*** Block opens ***
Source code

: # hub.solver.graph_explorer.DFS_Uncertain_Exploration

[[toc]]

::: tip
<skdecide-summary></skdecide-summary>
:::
*** Block closes ***
**Requirement**: Write the material out exactly, with nothing left out.

**Answer space**:
Source code

: # hub.solver.graph_explorer.DFS_Uncertain_Exploration

[[toc]]

::: tip
<skdecide-summary></skdecide-summary>
:::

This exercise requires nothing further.